> **Exercise requirements**: Put the text lines of the rows below into a single numbered list, omitting blank lines and leaving the pictures out of the answer.

── Data excerpts

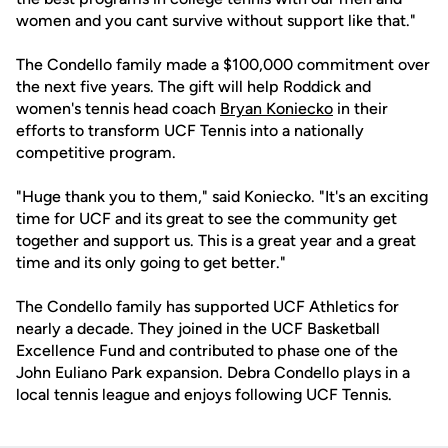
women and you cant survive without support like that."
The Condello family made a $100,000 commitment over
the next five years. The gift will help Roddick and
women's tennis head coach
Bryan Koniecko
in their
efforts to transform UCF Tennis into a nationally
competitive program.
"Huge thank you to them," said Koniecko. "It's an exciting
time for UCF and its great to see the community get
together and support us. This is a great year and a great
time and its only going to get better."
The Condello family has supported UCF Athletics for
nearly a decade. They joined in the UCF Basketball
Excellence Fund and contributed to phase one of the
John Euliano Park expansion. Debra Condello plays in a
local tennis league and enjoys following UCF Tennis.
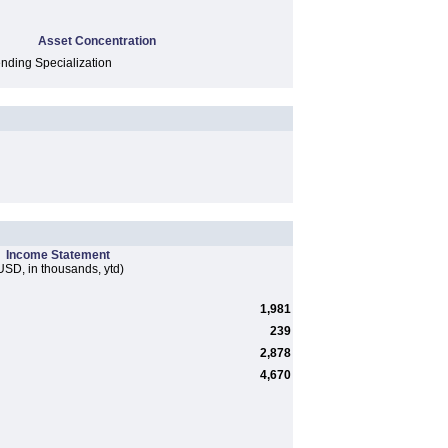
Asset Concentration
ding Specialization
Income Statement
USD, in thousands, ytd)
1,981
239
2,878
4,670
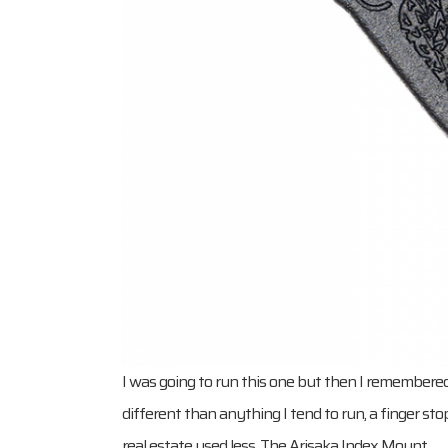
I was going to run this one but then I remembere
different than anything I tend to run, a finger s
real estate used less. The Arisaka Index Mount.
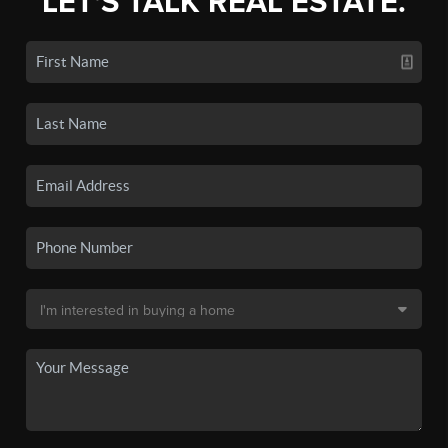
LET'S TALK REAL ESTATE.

────

> **Answer box**:
1. women and you cant survive without support like that."
2. The Condello family made a $100,000 commitment over
3. the next five years. The gift will help Roddick and
4. women's tennis head coach
5. Bryan Koniecko
6. in their
7. efforts to transform UCF Tennis into a nationally
8. competitive program.
9. "Huge thank you to them," said Koniecko. "It's an exciting
10. time for UCF and its great to see the community get
11. together and support us. This is a great year and a great
12. time and its only going to get better."
13. The Condello family has supported UCF Athletics for
14. nearly a decade. They joined in the UCF Basketball
15. Excellence Fund and contributed to phase one of the
16. John Euliano Park expansion. Debra Condello plays in a
17. local tennis league and enjoys following UCF Tennis.
18. Asset Concentration
19. ding Specialization
20. Income Statement
21. USD, in thousands, ytd)
22. 1,981
23. 239
24. 2,878
25. 4,670
26. I was going to run this one but then I remembere
27. different than anything I tend to run, a finger s
28. real estate used less. The Arisaka Index Mount.
29. LET'S TALK REAL ESTATE.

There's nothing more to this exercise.